If you don’t pay attention during the first 60 minutes – I didn’t – you will have to watch PRESENCE again (which I had to do more than once). Unreal! WORD readers should consider this review a none-spoiling alert written in stone.
“Movies are so rarely great art that if we cannot appreciate great trash, we shouldn’t go at all”. – Pauline Kale, (back in the day when movies weren’t streamed – and audiences trekked to theaters).
There’ve been times when some of my fans notified me of their need to see really bad movies. – Paraphrasing Film Reviewer Roger Elbert, author of Your Movie Sucks.
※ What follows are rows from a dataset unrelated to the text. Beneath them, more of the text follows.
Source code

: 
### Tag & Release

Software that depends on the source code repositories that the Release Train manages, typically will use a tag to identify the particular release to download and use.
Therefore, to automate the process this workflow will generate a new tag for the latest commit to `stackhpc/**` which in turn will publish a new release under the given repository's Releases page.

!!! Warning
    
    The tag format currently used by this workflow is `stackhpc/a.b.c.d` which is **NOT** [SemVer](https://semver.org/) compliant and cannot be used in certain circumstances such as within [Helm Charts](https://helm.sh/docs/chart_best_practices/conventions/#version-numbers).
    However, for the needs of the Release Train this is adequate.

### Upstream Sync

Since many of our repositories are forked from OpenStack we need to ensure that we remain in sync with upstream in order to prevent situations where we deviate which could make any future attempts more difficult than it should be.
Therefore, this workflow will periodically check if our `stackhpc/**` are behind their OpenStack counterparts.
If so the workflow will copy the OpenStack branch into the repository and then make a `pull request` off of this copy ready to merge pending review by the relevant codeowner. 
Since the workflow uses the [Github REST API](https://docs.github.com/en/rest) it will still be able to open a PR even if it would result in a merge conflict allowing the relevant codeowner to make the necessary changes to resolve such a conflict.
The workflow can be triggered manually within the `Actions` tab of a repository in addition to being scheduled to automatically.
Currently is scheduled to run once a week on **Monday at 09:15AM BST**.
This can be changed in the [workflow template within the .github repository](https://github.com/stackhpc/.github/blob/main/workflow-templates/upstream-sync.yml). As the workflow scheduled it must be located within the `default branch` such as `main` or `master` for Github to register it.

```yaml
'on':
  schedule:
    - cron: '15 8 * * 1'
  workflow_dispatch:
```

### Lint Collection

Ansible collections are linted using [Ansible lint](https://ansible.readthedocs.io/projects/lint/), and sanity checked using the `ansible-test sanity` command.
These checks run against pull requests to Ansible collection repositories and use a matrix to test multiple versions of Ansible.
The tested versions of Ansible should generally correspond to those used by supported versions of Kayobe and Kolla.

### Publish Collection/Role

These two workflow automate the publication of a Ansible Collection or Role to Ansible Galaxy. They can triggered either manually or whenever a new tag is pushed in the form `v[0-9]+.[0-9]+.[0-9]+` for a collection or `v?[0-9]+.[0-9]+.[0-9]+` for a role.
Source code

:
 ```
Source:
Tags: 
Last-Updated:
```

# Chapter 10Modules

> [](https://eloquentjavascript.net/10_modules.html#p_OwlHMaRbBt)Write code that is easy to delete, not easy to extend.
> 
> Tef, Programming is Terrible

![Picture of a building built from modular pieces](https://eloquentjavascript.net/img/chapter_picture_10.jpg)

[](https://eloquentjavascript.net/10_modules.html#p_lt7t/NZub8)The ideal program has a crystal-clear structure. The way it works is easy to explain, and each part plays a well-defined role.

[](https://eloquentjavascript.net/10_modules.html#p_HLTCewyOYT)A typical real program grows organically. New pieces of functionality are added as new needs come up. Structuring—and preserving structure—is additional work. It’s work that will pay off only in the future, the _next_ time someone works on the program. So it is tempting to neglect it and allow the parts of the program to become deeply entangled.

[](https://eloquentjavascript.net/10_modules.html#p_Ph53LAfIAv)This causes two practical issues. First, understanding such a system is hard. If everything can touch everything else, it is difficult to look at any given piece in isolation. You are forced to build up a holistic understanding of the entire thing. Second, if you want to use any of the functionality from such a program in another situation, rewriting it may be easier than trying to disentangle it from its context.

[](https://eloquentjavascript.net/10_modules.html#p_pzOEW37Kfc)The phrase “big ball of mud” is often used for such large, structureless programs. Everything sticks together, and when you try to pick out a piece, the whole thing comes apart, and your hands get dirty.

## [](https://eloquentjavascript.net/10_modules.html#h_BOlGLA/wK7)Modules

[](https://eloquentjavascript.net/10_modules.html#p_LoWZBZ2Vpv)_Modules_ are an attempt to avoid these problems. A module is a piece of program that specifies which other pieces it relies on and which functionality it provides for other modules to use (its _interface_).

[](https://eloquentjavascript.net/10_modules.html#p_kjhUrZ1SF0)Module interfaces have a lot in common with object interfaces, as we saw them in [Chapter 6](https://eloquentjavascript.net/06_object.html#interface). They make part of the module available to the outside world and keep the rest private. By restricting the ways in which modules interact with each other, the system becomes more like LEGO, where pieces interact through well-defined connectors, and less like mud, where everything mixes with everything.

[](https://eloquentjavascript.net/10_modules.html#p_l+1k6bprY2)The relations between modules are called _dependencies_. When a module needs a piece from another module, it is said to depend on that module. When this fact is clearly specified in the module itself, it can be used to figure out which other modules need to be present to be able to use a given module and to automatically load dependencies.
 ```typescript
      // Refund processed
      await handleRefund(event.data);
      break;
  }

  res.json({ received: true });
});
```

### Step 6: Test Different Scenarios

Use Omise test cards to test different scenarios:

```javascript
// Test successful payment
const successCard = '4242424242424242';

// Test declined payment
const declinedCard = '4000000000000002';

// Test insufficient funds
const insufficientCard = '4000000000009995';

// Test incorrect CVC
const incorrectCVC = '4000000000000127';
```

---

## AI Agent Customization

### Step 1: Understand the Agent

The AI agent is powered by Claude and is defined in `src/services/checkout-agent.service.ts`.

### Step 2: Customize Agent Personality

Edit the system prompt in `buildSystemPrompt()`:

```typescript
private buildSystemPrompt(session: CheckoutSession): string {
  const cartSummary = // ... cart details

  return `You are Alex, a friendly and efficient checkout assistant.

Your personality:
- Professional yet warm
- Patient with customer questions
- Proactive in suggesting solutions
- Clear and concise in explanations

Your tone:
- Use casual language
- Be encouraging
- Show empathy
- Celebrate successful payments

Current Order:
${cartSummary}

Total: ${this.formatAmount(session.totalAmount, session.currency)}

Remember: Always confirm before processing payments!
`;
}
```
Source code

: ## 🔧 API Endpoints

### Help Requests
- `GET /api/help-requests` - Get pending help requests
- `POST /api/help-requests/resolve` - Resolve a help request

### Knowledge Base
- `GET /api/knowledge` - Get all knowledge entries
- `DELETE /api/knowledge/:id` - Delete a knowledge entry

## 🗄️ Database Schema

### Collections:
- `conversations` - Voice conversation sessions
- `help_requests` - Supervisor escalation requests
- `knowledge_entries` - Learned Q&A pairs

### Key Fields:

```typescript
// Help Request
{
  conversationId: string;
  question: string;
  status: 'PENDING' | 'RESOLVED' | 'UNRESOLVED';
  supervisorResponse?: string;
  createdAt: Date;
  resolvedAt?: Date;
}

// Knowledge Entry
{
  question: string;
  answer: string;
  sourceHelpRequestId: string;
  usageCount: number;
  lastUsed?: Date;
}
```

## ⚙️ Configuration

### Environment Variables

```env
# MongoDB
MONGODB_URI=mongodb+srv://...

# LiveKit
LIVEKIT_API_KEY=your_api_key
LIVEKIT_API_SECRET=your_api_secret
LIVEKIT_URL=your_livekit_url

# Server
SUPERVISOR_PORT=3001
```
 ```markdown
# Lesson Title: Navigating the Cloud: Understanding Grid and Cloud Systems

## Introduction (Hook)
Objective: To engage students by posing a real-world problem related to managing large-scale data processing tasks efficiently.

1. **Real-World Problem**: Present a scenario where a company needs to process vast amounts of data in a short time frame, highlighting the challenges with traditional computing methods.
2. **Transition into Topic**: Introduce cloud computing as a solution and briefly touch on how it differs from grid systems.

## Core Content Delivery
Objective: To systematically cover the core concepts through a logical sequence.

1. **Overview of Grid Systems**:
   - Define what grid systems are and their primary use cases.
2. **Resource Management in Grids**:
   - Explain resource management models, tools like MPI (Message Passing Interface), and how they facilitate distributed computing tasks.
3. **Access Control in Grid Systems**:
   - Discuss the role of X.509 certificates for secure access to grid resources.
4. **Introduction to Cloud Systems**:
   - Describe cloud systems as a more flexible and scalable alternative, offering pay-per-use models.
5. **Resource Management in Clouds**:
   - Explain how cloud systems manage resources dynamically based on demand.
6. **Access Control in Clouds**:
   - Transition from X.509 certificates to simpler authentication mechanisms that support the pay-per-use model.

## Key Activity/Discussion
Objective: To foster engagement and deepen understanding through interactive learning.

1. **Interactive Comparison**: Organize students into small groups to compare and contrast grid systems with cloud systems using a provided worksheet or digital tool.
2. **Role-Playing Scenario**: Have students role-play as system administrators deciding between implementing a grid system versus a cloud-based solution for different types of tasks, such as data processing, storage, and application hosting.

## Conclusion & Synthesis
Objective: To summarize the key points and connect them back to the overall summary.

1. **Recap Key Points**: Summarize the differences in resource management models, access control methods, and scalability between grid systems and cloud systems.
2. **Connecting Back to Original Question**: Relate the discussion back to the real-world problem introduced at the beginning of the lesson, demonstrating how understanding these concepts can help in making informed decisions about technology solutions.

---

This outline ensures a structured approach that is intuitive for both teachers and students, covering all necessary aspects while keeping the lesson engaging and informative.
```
I think the first 60 minutes could have been trimmed to 45 or, with some filmmaking derring-do, 30 and that the filmmakers overdid it with the wishy-washy tease that Jenn has a demonic presence attached to her or that she might just be crazed. Conflicting scenes of “the presence” as a feminized shadowy figure and others as a shadowy male-like presence could have been better rendered plot wise. Not that there were that many scenes of a “presence.” There wasn’t much suspense for a film being promised as bristling with terror.
But I also think I might be wrong, that what the filmmakers did actually worked for what they wanted to do, which was to set up the audience for a climatic ending. The presence late in the film of Vivan (played by Teri Wyble) showing up out of the blue for the film’s denouement: Some will consider that whacked and others will do what I did: Watch the film again. And maybe again.